Page layout parsing data
——

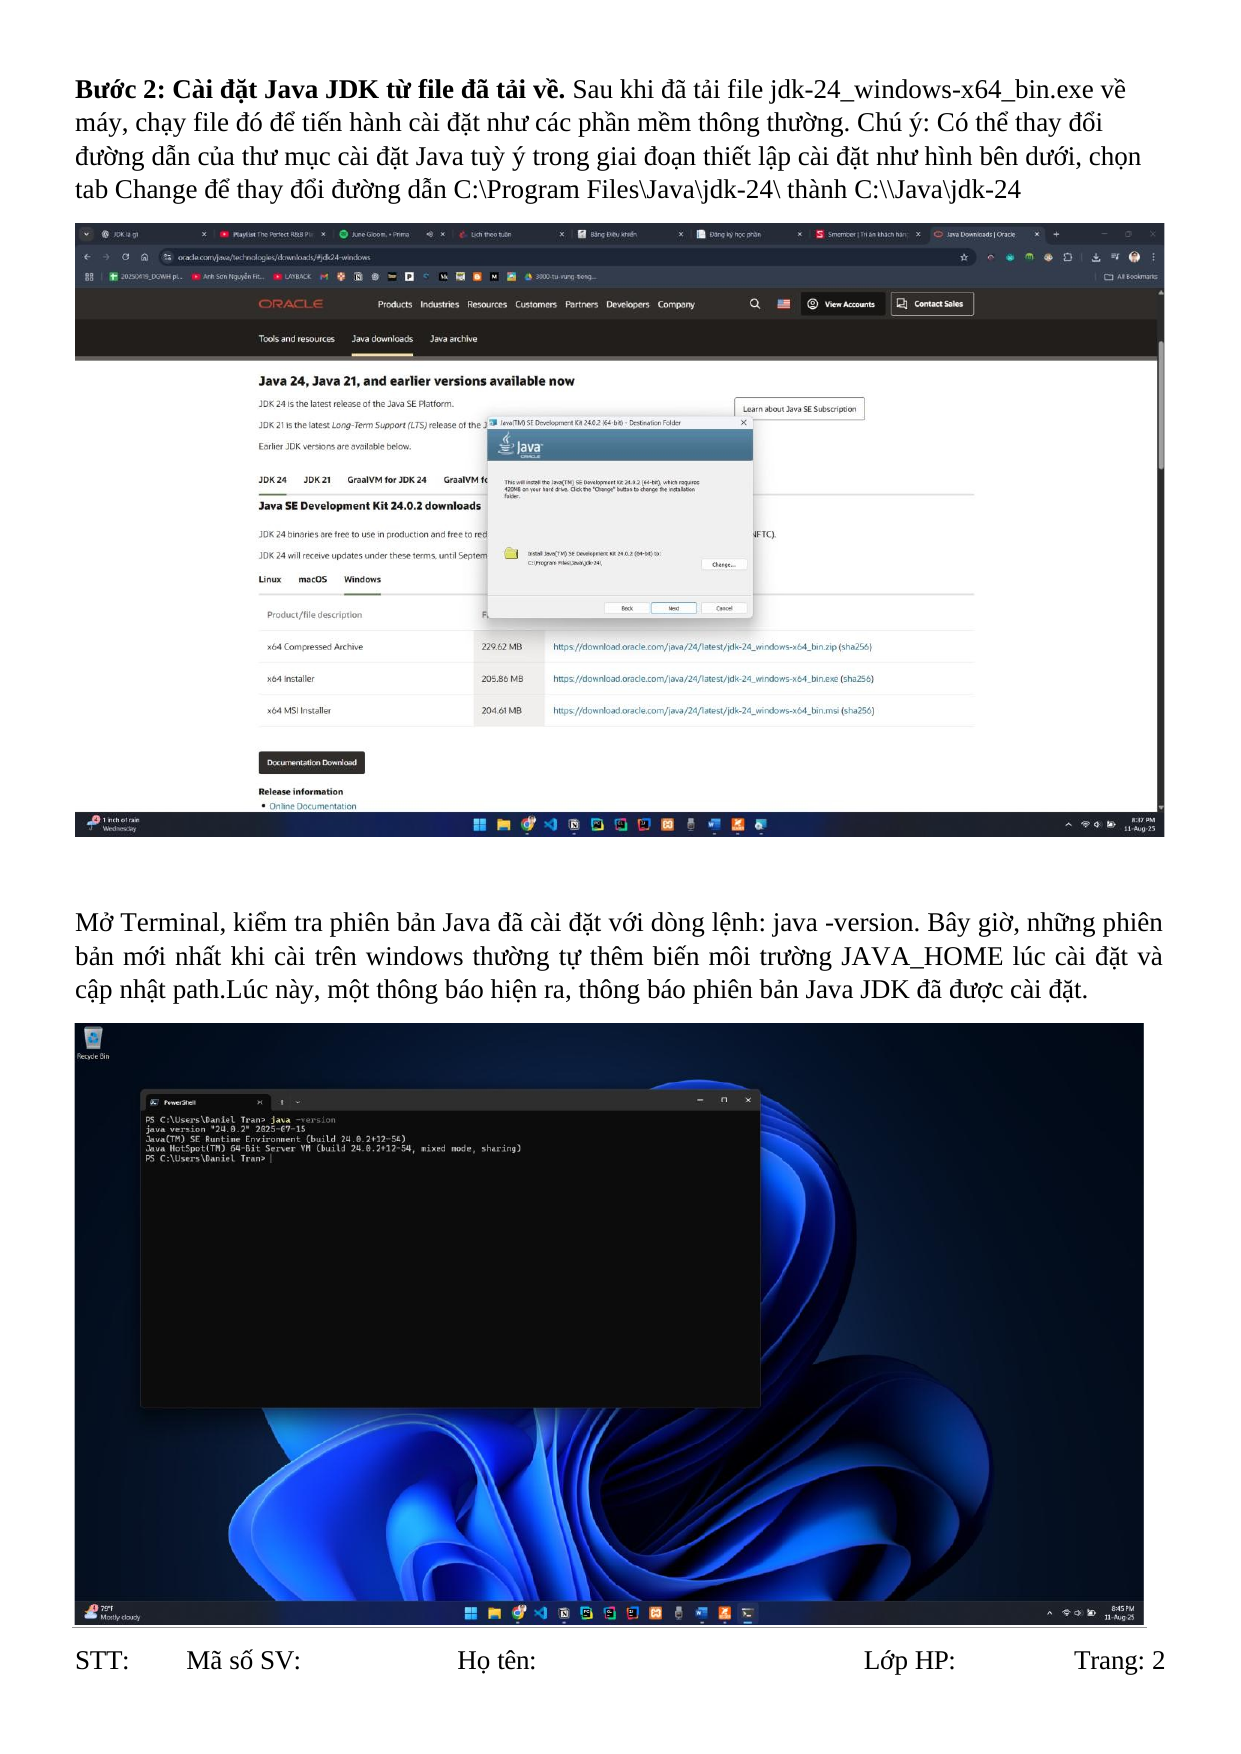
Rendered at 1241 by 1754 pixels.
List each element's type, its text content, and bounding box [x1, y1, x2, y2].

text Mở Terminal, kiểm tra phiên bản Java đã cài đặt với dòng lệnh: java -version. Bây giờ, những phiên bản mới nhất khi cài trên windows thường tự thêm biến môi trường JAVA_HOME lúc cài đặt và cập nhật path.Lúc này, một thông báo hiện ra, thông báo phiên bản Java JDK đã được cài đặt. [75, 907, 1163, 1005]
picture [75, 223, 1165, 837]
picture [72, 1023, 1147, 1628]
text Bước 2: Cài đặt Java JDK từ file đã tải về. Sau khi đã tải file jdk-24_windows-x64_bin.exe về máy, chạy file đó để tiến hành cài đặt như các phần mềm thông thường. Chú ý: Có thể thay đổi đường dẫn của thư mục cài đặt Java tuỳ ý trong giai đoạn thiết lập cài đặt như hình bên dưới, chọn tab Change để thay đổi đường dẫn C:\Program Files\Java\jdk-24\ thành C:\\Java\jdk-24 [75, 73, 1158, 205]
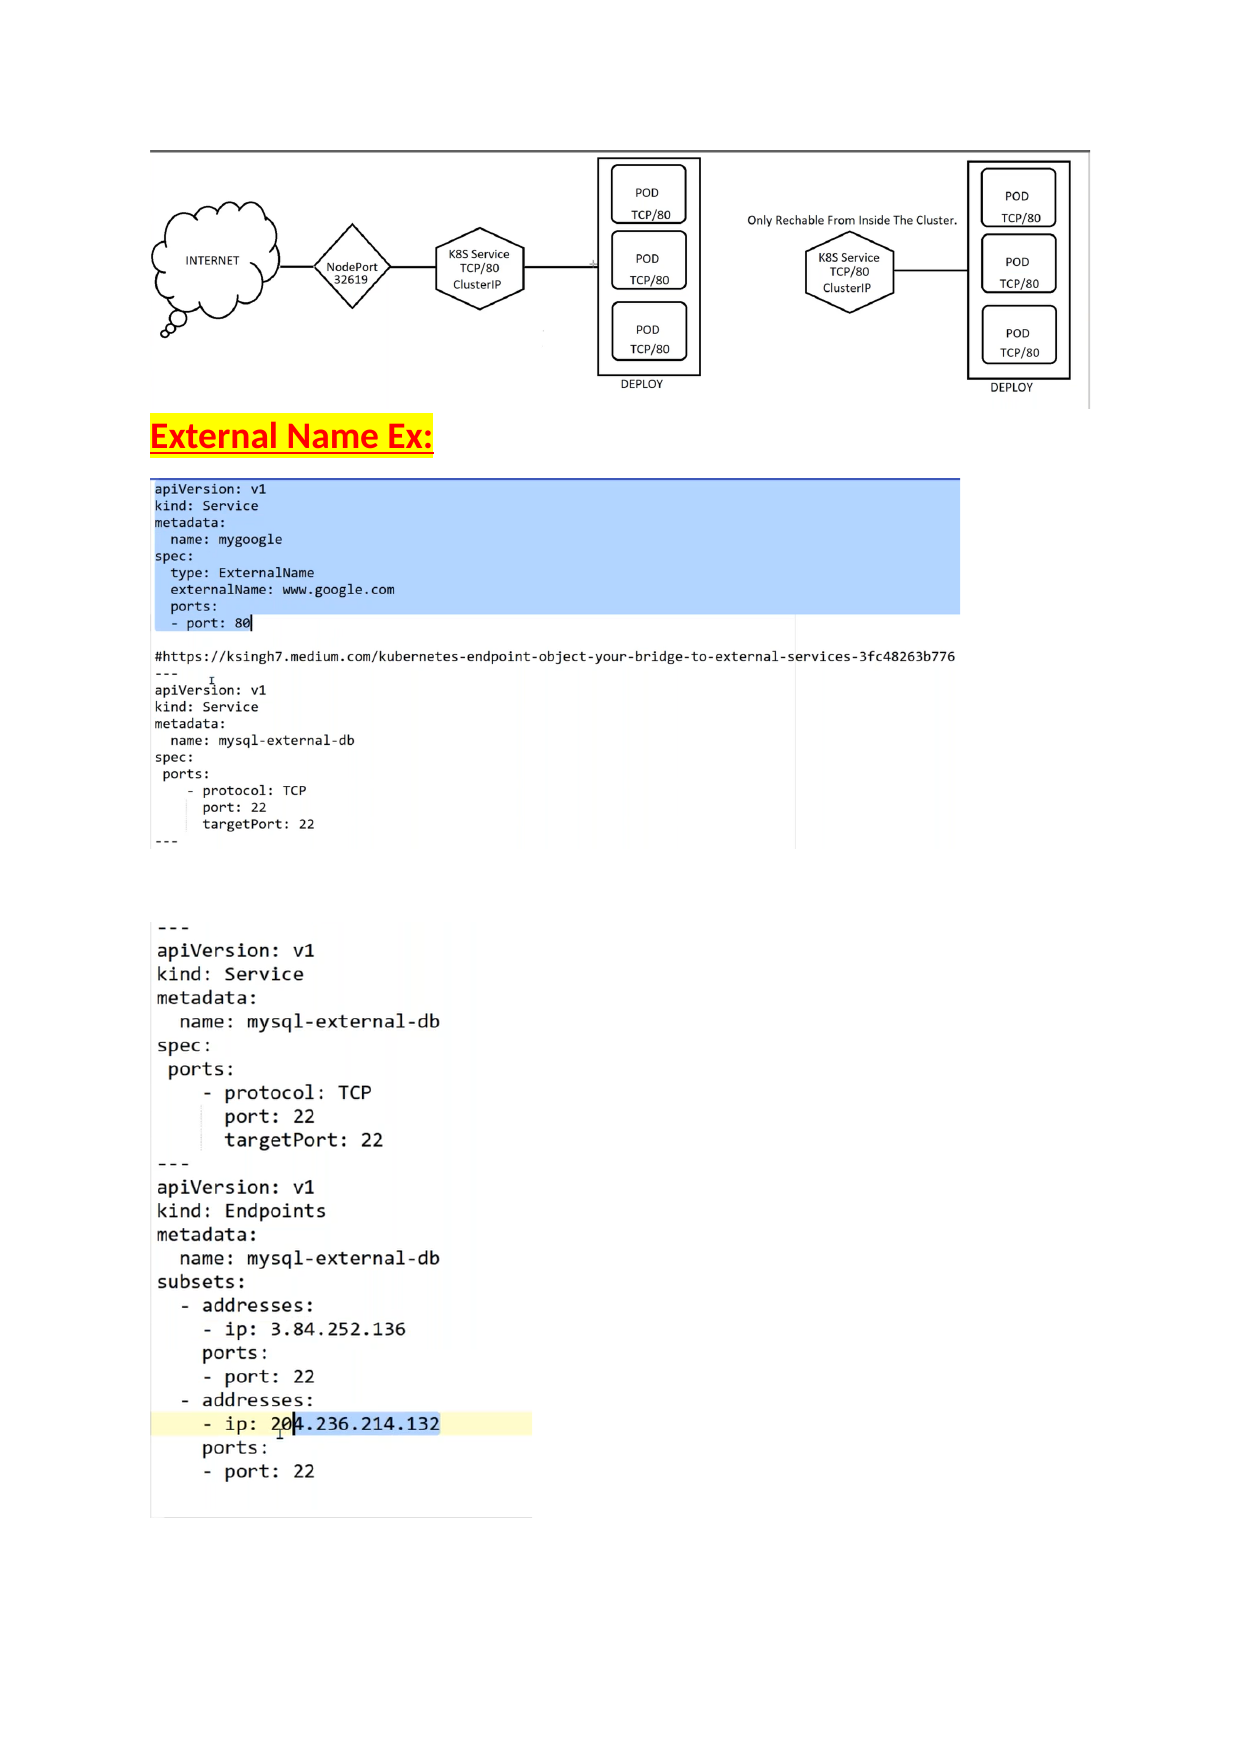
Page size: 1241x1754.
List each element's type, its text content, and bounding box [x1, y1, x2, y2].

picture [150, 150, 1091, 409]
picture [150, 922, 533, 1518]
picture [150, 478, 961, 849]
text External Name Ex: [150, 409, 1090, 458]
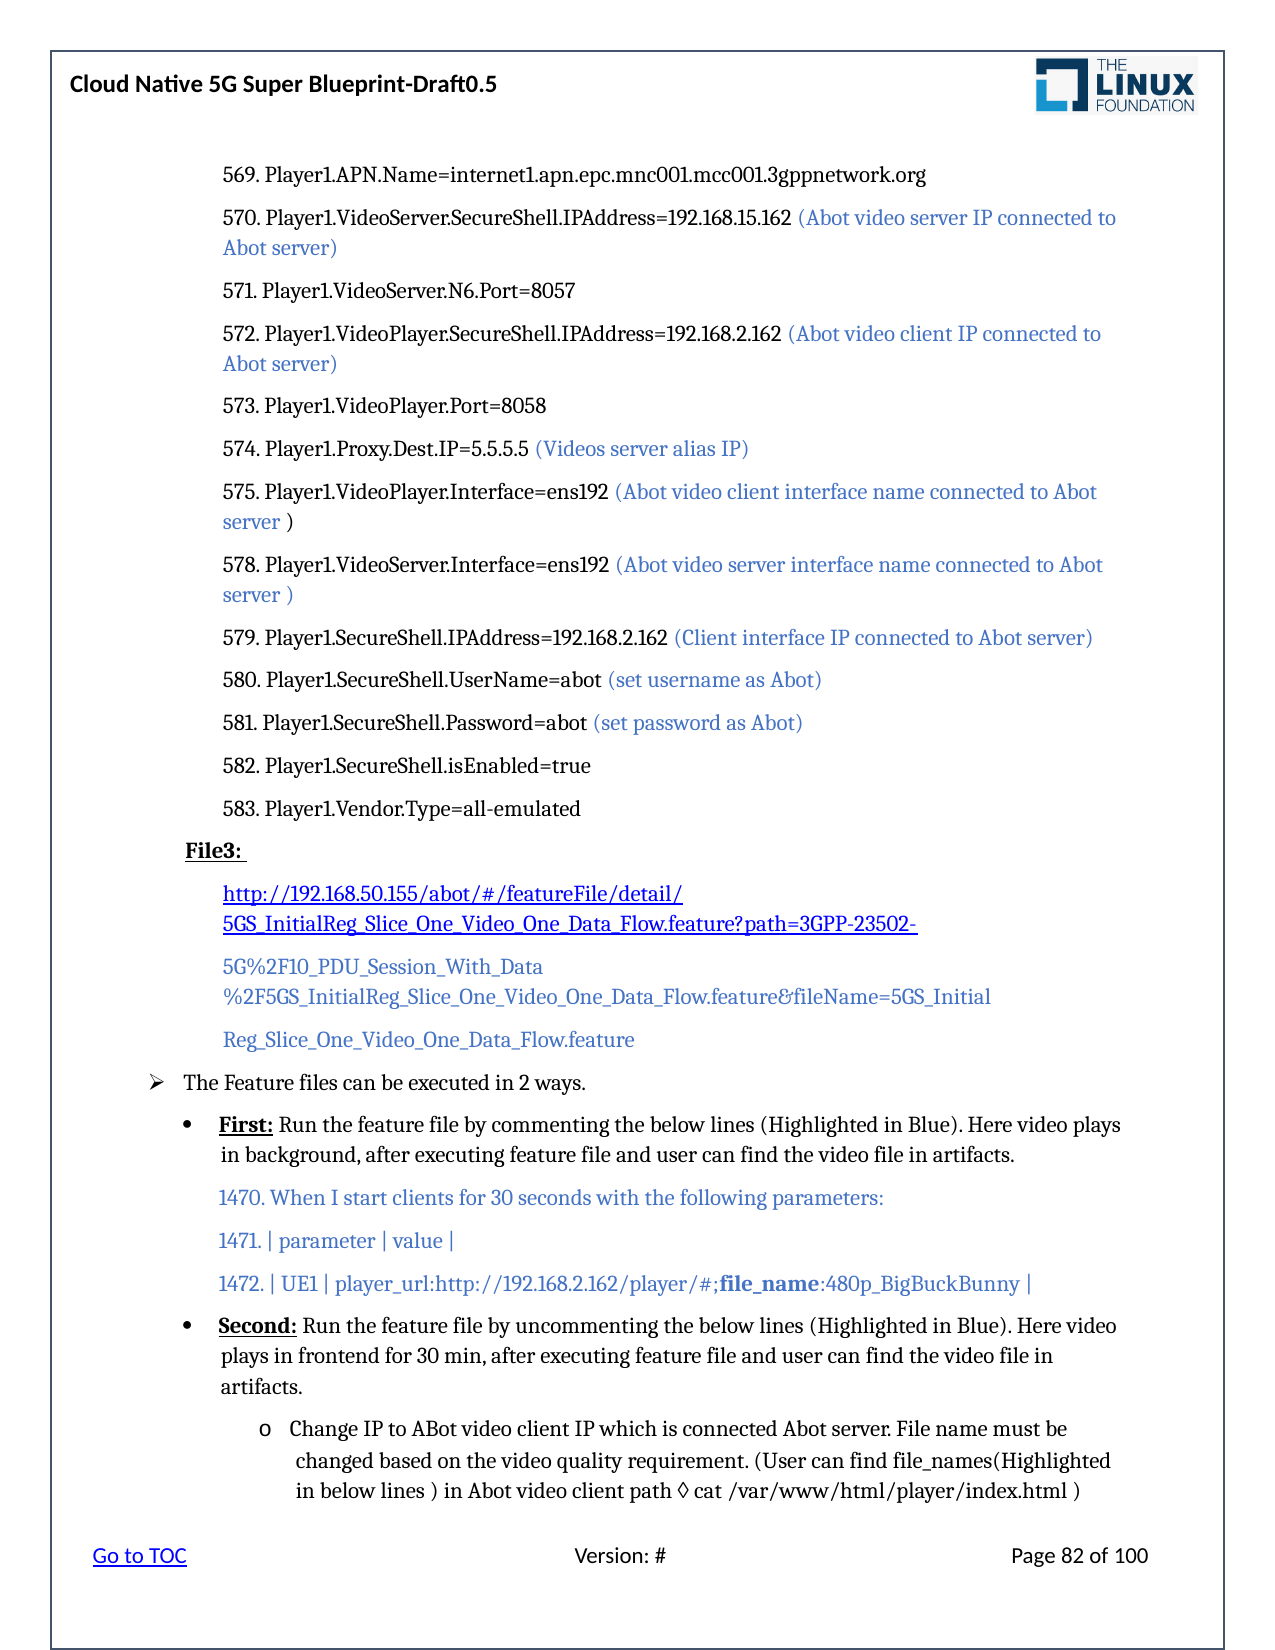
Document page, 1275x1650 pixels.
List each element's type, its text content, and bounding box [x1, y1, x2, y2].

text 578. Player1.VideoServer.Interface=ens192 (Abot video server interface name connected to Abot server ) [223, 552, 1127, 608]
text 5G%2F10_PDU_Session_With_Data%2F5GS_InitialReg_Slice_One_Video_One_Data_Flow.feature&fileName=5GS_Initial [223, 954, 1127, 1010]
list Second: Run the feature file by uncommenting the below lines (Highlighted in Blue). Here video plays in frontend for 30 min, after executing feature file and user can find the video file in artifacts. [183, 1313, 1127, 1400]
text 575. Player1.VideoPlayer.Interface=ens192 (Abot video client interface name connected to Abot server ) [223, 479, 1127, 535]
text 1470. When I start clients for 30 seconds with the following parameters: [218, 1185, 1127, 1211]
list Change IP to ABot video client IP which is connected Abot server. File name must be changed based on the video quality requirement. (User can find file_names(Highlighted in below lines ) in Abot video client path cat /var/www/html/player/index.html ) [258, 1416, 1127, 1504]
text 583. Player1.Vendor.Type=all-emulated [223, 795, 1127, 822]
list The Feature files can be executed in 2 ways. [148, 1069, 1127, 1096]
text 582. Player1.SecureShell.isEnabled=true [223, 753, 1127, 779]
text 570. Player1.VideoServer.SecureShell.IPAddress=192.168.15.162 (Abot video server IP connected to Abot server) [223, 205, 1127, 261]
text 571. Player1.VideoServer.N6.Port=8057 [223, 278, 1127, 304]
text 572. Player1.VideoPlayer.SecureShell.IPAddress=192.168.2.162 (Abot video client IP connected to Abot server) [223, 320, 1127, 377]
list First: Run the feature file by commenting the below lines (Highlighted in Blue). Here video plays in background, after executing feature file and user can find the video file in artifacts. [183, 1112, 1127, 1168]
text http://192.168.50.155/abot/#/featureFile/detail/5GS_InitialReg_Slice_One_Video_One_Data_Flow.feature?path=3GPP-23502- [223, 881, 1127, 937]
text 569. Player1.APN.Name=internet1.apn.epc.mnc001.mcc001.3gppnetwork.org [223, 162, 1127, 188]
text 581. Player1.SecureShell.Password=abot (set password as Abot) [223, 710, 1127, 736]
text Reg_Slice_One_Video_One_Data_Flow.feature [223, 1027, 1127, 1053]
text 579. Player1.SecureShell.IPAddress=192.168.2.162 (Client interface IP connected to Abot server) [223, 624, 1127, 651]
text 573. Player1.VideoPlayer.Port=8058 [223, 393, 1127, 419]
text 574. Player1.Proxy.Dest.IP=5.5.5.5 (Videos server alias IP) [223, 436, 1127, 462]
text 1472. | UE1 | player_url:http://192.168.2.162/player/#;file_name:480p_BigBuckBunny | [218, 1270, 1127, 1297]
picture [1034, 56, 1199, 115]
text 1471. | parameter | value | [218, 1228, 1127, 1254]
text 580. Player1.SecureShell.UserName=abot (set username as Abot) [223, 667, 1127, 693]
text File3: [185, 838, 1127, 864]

——

__Task to complete__: What are the lines of the data above that include the string "Change"? Copy them.

__Task solution__:
text Bước 2: Cài đặt Java JDK từ file đã tải về. Sau khi đã tải file jdk-24_windows-x64_bin.exe về máy, chạy file đó để tiến hành cài đặt như các phần mềm thông thường. Chú ý: Có thể thay đổi đường dẫn của thư mục cài đặt Java tuỳ ý trong giai đoạn thiết lập cài đặt như hình bên dưới, chọn tab Change để thay đổi đường dẫn C:\Program Files\Java\jdk-24\ thành C:\\Java\jdk-24 [75, 73, 1158, 205]
list Change IP to ABot video client IP which is connected Abot server. File name must be changed based on the video quality requirement. (User can find file_names(Highlighted in below lines ) in Abot video client path cat /var/www/html/player/index.html ) [258, 1416, 1127, 1504]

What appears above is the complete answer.